Saved entries:
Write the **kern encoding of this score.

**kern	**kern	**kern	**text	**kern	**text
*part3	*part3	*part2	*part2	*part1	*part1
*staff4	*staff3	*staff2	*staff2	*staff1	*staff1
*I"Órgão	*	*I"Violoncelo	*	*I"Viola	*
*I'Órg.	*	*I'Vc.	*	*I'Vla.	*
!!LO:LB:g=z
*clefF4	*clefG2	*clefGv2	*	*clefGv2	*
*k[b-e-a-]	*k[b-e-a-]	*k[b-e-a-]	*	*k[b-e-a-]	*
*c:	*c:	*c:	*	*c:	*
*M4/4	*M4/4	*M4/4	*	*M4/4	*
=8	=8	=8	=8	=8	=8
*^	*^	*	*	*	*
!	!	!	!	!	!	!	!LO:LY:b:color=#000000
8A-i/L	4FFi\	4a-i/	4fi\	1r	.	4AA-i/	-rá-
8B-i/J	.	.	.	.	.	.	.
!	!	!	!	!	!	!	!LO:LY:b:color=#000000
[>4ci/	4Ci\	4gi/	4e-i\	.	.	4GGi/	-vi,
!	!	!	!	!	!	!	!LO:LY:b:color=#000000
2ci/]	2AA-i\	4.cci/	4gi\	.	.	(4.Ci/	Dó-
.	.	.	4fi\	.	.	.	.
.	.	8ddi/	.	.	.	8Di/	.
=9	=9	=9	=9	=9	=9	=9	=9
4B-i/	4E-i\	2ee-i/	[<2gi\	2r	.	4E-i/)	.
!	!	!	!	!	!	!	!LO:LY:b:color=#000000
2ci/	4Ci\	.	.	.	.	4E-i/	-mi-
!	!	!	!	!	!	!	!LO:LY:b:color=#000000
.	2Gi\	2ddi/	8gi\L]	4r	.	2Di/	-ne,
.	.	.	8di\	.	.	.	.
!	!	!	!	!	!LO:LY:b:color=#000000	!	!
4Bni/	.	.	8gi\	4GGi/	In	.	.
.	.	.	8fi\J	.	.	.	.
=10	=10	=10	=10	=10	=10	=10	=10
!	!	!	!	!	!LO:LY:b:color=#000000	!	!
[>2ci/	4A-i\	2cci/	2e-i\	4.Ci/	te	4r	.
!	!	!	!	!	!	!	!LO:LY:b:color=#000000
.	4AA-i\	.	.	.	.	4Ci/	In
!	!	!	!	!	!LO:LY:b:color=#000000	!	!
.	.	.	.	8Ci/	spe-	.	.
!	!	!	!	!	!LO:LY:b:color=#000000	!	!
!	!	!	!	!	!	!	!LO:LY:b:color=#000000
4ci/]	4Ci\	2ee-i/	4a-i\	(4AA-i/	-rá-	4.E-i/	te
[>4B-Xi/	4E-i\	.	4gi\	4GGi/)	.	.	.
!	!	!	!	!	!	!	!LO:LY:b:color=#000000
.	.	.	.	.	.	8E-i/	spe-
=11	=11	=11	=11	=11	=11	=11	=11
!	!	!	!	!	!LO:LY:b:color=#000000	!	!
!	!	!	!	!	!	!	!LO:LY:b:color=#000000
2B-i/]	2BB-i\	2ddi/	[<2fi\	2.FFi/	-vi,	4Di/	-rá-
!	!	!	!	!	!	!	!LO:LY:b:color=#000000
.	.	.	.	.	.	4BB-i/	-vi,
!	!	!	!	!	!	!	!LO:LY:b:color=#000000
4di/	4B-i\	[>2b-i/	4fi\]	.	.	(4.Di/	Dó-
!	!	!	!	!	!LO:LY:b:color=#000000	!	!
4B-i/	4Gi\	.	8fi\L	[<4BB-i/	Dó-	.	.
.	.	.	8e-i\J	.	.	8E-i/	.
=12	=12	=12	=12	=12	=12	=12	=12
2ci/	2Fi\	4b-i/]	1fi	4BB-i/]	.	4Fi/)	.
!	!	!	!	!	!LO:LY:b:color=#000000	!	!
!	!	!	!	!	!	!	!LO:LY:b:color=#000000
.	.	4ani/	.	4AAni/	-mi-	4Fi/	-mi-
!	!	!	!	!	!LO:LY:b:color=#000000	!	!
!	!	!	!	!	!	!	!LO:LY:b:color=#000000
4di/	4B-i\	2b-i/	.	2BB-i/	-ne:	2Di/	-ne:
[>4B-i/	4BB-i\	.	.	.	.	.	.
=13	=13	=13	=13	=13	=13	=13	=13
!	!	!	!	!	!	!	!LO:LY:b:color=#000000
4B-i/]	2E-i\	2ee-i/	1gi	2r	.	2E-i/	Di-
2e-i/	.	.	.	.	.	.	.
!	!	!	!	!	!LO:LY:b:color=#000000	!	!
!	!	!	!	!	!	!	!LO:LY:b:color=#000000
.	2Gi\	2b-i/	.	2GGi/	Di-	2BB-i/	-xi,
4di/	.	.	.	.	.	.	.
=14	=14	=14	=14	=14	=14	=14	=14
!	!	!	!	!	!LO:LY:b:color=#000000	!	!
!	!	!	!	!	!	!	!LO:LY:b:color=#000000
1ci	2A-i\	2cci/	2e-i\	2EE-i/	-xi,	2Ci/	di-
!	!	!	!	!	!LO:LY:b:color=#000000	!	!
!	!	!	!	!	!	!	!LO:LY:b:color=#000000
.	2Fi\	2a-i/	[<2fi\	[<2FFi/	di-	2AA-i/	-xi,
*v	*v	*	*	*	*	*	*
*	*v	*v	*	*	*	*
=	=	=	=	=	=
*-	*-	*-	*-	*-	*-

▸ TASK TO COMPLETE: Gather every line in the records above that contains the string "kern", and copy each of those lines in full.

▸ WORKED ANSWER:
Write the **kern encoding of this score.
**kern	**kern	**kern	**text	**kern	**text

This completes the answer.